__TEXTO PROPORCIONADO__:
^^^^^^^^
Aseguran que soplar las velas de cumpleaños “desparrama bacterias”

Publicado el 1 de Agosto de 2017 por

Una fiesta de cumpleaños no está completa si la persona homenajeada no sopla las velas de la torta. Una investigación realizada por Paul Dawson, investigador y profesor de seguridad alimentaria de la Clemson University, en Carolina del Sur, derriba buena parte de esa ilusión y de la de tantísimos niños que adoran y esperan el momento de las velitas. El trabajo revela que esa costumbre puede ser muy divertida pero no es, precisamente, higiénica. Según los resultados de dicho estudio, el momento del soplido sobre las velitas encendidas (y sobre la misma torta) provoca que la cantidad de bacterias presentes en el pastel sea catorce veces superior a la que habría en condiciones normales.

 

En su experimento, el investigador hizo que los voluntarios comieran diversos tipos de alimentos de los que se suelen consumir en una fiesta de cumpleaños, para estimular sus glándulas salivales y luego, les hizo soplar las velas de la torta de cumpleaños. Al analizar el pastel se descubrió que la cantidad de bacterias presentes era mucho mayor que en otros en los que nadie había soplado las velas. Evidentemente, la saliva es el método por el que esas bacterias se propagan desde la boca de la persona que celebra su cumpleaños a la torta, y de ahí al resto de los comensales.
^^^^^^^^
__ÍTEMS MOSTRADOS__:
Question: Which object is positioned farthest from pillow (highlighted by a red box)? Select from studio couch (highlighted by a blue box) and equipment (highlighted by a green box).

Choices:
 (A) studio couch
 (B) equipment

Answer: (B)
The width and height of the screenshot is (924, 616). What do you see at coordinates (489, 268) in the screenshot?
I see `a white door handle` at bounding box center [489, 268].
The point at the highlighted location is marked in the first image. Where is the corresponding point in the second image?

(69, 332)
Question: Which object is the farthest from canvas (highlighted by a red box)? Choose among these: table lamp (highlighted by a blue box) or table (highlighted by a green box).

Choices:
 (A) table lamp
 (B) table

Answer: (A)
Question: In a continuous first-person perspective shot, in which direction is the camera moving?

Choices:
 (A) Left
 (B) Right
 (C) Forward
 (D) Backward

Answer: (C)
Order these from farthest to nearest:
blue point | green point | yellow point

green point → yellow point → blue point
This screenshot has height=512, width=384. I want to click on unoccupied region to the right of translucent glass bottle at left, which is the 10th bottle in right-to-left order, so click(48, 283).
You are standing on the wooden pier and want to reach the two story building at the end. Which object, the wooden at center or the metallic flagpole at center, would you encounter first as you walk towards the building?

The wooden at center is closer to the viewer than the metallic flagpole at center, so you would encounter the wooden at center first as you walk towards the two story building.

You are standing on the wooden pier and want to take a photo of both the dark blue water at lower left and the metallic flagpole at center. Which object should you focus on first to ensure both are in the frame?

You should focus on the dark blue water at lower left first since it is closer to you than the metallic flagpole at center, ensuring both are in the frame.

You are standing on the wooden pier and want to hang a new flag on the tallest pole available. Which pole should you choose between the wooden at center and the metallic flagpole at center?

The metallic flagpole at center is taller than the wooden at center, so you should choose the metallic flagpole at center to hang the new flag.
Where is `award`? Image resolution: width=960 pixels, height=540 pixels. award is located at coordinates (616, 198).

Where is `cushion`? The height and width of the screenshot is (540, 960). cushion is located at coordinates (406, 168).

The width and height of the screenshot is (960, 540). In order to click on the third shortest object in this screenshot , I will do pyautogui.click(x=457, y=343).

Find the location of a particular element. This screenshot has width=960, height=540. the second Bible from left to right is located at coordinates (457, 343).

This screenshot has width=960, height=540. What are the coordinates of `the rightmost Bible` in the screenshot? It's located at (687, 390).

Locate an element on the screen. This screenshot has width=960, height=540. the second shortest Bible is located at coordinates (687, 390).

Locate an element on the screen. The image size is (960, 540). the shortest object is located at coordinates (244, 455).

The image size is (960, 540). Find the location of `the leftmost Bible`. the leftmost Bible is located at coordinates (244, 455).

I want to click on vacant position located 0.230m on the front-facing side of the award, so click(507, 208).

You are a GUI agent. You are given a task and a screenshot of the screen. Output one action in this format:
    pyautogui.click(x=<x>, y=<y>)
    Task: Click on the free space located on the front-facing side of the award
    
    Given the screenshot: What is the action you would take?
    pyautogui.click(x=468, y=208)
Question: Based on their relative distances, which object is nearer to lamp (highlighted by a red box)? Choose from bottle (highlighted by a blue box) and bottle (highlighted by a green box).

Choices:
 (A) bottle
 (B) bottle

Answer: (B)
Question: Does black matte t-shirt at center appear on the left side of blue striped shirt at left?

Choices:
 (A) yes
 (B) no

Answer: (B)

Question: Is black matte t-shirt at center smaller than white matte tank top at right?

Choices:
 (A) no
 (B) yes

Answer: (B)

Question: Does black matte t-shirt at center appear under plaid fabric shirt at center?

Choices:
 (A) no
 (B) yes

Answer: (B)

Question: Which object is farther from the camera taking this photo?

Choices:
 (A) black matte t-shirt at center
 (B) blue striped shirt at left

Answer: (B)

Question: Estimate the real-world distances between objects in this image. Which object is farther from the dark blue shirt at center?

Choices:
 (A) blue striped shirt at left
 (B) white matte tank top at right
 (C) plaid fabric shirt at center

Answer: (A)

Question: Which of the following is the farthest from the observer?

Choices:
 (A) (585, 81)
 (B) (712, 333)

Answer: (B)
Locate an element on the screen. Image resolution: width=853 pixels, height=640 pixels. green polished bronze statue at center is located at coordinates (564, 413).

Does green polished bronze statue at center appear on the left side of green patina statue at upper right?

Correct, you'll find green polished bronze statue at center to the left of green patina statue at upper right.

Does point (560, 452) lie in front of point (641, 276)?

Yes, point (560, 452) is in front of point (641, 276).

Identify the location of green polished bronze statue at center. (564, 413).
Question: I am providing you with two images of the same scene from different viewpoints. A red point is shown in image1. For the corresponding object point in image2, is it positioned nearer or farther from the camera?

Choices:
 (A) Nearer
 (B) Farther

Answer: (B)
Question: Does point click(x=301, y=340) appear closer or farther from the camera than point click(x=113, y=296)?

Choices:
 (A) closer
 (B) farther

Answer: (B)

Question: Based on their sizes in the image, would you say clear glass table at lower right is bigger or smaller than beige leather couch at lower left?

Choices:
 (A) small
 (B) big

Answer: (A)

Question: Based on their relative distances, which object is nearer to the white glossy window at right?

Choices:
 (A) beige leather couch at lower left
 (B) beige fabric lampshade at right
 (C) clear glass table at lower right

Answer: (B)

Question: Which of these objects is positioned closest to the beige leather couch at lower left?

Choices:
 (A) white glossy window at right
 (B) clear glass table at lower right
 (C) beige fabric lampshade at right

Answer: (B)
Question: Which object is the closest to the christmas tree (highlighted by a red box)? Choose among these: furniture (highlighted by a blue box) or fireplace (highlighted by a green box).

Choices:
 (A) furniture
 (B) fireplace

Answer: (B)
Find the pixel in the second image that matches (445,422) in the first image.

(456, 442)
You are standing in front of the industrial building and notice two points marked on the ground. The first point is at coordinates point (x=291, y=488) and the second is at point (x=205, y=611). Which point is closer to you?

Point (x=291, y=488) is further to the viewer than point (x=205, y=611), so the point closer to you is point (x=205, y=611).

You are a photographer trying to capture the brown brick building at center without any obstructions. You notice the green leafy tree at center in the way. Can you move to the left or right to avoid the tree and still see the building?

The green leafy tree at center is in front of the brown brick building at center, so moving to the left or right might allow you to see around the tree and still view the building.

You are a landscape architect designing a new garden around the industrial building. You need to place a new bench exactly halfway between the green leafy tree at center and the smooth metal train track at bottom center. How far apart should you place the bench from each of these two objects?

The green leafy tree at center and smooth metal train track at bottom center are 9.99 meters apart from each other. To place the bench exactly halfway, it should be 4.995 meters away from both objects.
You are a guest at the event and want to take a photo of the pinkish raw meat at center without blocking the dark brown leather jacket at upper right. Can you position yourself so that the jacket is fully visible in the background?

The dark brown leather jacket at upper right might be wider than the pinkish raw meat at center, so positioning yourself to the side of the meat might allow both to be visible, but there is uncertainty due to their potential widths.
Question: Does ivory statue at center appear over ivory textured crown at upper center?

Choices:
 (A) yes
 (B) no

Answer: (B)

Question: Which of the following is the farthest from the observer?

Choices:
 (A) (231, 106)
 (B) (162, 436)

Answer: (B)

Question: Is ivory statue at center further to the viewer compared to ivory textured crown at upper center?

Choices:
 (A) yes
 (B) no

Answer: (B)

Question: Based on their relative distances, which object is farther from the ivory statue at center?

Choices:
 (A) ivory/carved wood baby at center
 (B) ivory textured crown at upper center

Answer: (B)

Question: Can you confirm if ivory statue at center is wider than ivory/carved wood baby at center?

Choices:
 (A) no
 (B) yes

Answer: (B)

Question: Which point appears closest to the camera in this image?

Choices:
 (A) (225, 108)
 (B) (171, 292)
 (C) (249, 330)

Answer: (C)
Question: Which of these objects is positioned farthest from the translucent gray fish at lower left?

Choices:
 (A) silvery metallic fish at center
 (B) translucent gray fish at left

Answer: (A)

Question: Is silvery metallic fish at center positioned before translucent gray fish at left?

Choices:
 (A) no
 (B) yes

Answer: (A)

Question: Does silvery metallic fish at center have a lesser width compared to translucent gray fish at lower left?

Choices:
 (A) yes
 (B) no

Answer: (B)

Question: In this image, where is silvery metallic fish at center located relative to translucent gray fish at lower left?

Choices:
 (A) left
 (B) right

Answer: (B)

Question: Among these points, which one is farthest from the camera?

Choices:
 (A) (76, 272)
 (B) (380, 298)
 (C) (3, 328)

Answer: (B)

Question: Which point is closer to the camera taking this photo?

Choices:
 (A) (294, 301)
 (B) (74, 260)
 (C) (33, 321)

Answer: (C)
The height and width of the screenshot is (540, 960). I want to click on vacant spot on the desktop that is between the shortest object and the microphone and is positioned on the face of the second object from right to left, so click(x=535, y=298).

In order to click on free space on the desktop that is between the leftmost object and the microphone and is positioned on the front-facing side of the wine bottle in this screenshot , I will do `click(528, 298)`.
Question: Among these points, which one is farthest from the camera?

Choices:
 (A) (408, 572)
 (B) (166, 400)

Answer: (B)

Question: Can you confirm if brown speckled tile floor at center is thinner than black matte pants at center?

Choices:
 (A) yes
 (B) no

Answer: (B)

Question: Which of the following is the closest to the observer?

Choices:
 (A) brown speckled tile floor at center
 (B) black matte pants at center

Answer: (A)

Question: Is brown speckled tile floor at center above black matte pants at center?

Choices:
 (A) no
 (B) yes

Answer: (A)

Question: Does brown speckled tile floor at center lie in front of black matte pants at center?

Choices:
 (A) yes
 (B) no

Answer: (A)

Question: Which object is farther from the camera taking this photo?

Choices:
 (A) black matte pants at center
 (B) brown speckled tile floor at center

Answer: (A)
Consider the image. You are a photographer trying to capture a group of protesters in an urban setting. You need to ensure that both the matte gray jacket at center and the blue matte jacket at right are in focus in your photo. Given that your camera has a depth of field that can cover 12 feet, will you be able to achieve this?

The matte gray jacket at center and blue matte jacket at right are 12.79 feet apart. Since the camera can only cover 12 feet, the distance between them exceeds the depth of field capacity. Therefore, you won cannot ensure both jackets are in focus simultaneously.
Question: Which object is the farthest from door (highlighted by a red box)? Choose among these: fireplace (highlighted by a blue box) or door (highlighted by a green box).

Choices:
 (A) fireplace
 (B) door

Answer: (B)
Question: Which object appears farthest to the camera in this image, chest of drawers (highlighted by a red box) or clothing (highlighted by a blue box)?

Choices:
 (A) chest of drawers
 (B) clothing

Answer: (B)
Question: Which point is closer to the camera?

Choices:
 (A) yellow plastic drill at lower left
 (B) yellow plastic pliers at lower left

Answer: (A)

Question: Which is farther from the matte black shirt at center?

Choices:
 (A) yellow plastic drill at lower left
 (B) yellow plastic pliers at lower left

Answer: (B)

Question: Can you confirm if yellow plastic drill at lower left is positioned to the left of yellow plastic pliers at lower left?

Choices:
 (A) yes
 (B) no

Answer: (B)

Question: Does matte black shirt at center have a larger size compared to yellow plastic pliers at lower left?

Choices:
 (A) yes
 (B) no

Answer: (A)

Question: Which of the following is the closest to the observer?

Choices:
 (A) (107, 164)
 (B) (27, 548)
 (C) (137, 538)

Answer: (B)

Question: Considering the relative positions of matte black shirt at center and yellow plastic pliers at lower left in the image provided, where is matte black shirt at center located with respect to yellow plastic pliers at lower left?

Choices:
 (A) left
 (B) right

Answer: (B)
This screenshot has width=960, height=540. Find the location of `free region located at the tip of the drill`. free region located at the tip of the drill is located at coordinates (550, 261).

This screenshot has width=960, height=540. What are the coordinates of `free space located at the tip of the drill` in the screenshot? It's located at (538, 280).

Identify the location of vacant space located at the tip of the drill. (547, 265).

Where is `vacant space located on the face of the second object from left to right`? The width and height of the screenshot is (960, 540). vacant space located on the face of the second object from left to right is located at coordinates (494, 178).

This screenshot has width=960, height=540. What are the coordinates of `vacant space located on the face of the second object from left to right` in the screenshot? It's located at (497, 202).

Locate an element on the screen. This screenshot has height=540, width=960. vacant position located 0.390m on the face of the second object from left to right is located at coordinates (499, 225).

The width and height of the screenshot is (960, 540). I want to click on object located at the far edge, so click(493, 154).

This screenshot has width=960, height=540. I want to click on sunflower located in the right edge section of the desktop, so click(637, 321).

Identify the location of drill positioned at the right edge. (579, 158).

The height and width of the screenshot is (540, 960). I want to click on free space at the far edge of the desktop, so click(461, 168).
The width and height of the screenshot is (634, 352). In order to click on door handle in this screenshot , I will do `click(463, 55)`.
^^^^^^^^
__TAREAS POR REALIZAR__:
A. ¿Concuerdan con el texto sobre las velas de cumpleaños estas afirmaciones? (i) Paul Dawson es profesor en una universidad de Carolina del Sur. (ii) Soplar las velas multiplica por diez las bacterias del pastel. (iii) Antes de soplar, los voluntarios comieron alimentos para estimular sus glándulas salivales.
B. ¿Cómo seguiría el texto sobre las velas de cumpleaños? Prolóngalo a partir de su última oración.

__RESPUESTAS__:
A.
(i) Sí: «investigador y profesor de seguridad alimentaria de la Clemson University, en Carolina del Sur».
(ii) No: «la cantidad de bacterias presentes en el pastel sea catorce veces superior a la que habría en condiciones normales».
(iii) Sí: «hizo que los voluntarios comieran diversos tipos de alimentos de los que se suelen consumir en una fiesta de cumpleaños, para estimular sus glándulas salivales».

B.
Tal y como explica el doctor Dawson, la boca de cualquier persona está llena de microorganismos aunque, afortunadamente, la mayoría de ellos no son dañinos. De cualquier forma, sus resultados revelan que la práctica de soplar las velas en un cumpleaños puede servir para contagiar resfriados y dolencias similares entre los niños.

 

Sin embargo, el investigador afirma que las fiestas de cumpleaños no deben ser arruinadas por esto dado que, según su perspectiva, “no es un gran problema para la salud”. Claro, nuestras bocas están llenas de bacterias, la mayoría de ellas no dañinas (cuando hablamos de daño, hablamos de algo serio, duradero y de probables y peligrosas consecuencias). Si las tortas de cumpleaños contribuyeran significativamente a la propagación de enfermedades mortales, la humanidad estaría largamente alterada. Lo que sí sugiere Dawson es “evitar que el cumpleañero sople las velitas de su torta si está muy enfermo”.